Re: [Haskell-cafe] Re: Stream processors

21 Oct 2004

      Peter Simons wrote:
...
Ben Rudiak-Gould writes:
...
...
...
start  :: IO ctx
    feed   :: ctx -> Buffer -> IO ()
    commit :: ctx -> IO a
...
...
'feed' cannot have this signature because it needs to
update the context.
...
Sure it can -- it's just like writeIORef :: IORef a -> a -> IO ().
I guess it's mood to argue that point. I don't want a stream
processor to have a global state, so using an internally
encapsulated IORef is not an option for me.
I am looking for an more _general_ API, not one that forces
implementation details on the stream processor. That's what
my StreamProc data type does already. :-)
I'm not arguing about generality; I simply don't understand how your
interface is supposed to be used. E.g.:

    do ctx <- start
       ctx1 <- feed ctx array1
       ctx2 <- feed ctx array2
       val1 <- commit ctx1
       val2 <- commit ctx2
       return (val1,val2)

Should this return (MD5 of array1, MD5 of array2), or
(MD5 of array1+array2, MD5 of array1+array2), or cause a runtime error?
- - - - -
_TASK ITEM 1_. Reproduce the stream processors message starting with "commit :: ctx" and going on through "IORef a -> a -> IO ().".
_TASK ITEM 2_. Summarize the stream processors message in two sentences.
- - - - -
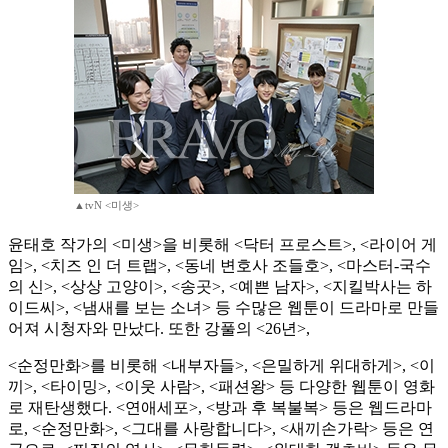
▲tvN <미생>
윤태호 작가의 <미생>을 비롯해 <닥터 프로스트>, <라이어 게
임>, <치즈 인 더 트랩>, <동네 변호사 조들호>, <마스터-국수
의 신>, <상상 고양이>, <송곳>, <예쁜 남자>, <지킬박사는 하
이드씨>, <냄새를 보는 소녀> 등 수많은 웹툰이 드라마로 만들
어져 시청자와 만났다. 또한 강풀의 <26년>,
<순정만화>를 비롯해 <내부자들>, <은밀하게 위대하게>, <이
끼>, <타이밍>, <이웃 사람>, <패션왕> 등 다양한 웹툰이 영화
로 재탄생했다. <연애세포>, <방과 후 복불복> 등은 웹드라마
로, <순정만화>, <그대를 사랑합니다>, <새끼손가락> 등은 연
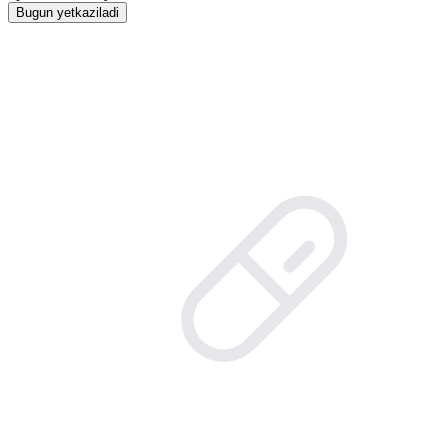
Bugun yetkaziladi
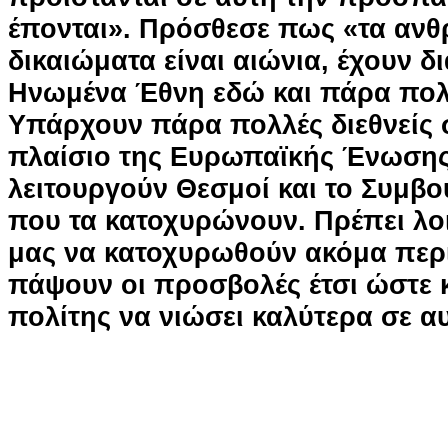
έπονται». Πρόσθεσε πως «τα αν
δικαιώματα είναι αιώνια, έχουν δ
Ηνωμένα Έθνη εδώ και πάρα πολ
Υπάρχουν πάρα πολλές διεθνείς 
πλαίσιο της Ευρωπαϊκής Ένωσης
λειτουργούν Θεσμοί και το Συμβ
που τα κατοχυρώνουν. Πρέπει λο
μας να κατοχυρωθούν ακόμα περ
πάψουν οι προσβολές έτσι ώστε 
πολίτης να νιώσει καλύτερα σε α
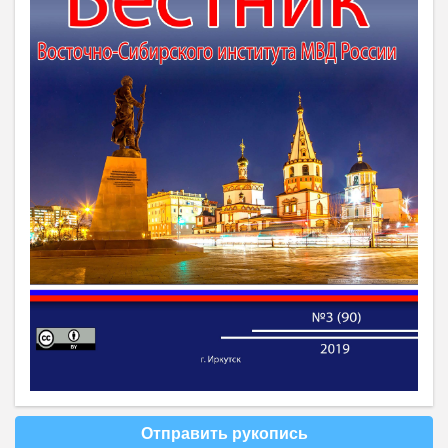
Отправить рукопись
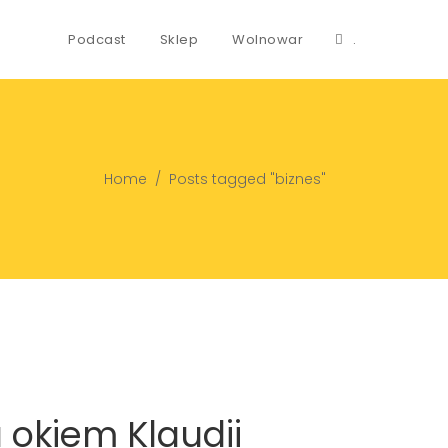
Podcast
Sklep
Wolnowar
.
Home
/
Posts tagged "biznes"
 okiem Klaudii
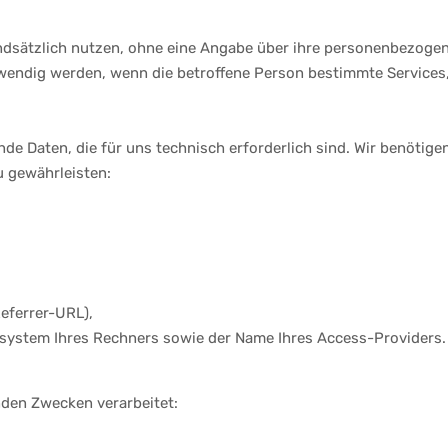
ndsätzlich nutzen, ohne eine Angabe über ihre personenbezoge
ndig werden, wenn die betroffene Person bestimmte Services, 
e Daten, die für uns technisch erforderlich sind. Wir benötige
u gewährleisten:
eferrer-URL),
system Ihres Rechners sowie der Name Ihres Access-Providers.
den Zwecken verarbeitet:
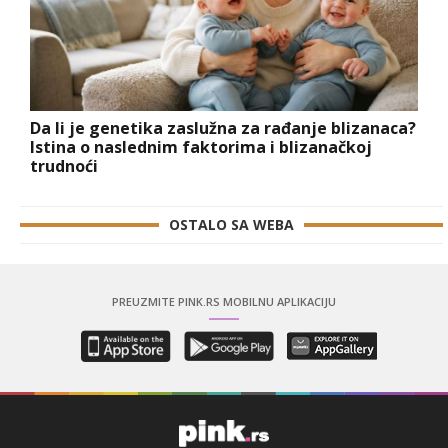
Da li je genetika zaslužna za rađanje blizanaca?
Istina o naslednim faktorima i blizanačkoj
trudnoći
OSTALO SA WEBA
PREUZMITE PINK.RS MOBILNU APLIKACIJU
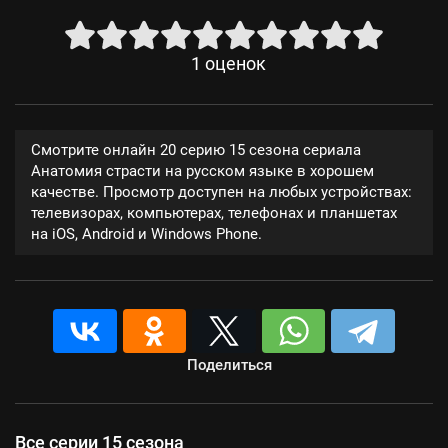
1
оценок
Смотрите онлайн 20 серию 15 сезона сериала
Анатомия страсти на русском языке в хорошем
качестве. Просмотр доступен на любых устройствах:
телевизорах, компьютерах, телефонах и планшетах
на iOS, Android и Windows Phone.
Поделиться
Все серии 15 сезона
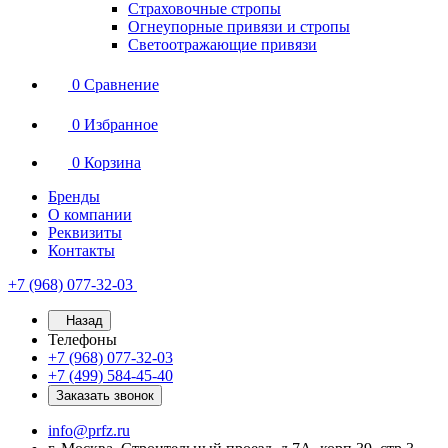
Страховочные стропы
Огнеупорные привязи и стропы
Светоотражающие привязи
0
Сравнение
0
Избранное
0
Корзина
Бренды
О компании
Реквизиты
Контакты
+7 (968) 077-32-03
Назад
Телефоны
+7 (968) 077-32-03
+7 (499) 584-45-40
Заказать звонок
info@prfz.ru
- - - - -
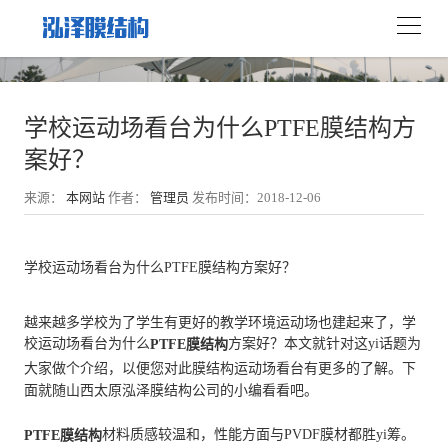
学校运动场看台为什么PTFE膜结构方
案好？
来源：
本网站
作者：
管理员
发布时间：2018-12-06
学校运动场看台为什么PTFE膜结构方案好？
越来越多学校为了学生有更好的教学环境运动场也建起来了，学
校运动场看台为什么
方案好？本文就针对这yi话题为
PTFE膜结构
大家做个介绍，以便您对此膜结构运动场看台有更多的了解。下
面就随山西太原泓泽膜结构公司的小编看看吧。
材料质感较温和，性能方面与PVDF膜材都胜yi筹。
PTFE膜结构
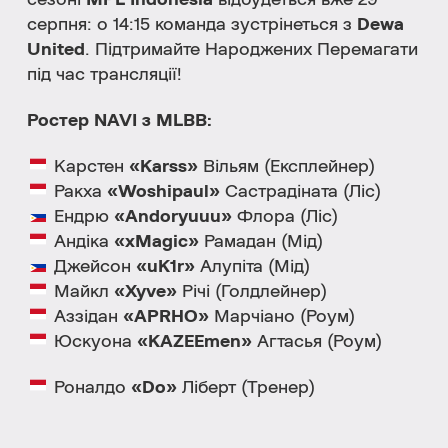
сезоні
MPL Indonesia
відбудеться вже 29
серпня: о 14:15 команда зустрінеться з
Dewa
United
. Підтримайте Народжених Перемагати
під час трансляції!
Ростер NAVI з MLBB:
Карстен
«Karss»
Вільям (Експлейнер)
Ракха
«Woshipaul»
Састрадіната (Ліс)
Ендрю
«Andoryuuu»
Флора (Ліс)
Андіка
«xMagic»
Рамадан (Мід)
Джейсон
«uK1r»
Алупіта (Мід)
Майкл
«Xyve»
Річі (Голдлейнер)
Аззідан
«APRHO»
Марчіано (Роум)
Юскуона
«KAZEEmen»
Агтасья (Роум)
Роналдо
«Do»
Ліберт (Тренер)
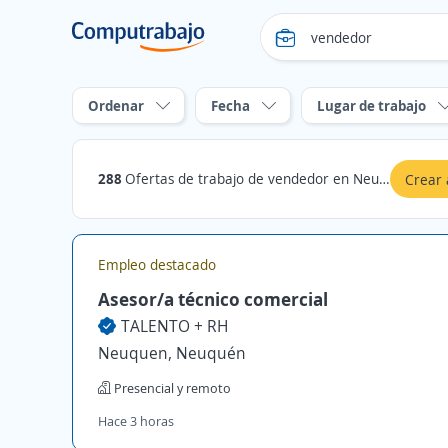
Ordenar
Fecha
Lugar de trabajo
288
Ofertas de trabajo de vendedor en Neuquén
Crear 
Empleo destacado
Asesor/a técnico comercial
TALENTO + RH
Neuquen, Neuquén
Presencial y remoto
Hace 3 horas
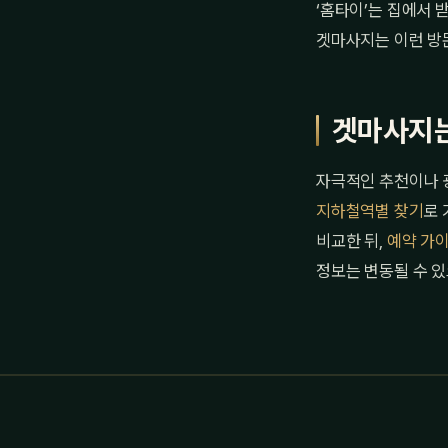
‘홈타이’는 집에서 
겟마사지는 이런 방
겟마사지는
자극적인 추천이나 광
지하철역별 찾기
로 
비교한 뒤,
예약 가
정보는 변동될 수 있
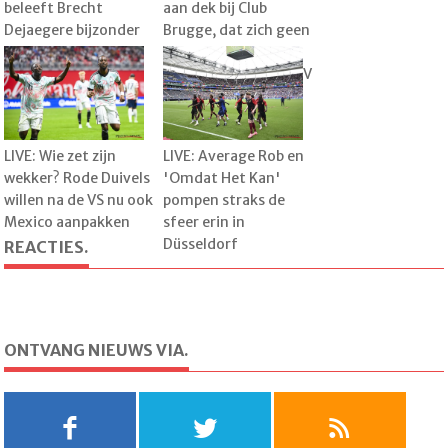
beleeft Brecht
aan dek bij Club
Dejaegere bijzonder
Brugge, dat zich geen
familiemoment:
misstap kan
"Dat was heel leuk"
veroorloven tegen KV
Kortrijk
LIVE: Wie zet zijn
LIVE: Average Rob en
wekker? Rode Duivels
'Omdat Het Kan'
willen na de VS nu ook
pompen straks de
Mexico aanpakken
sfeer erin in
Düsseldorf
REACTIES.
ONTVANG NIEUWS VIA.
- - - - -
_WRITTEN RESPONSE 1_.
commit :: ctx -> IO a
...
...
'feed' cannot have this signature because it needs to
update the context.
...
Sure it can -- it's just like writeIORef :: IORef a -> a -> IO ().

_WRITTEN RESPONSE 2_. One side holds that 'feed' cannot have the signature ctx -> Buffer -> IO () because it must update the context, and rejects an internally encapsulated IORef because a stream processor should not have a global state. The other side replies that the issue is not generality but how the interface is supposed to be used, and gives an example that feeds two arrays to the same context and asks whether it should return the MD5 of each array, the MD5 of array1+array2 twice, or cause a runtime error.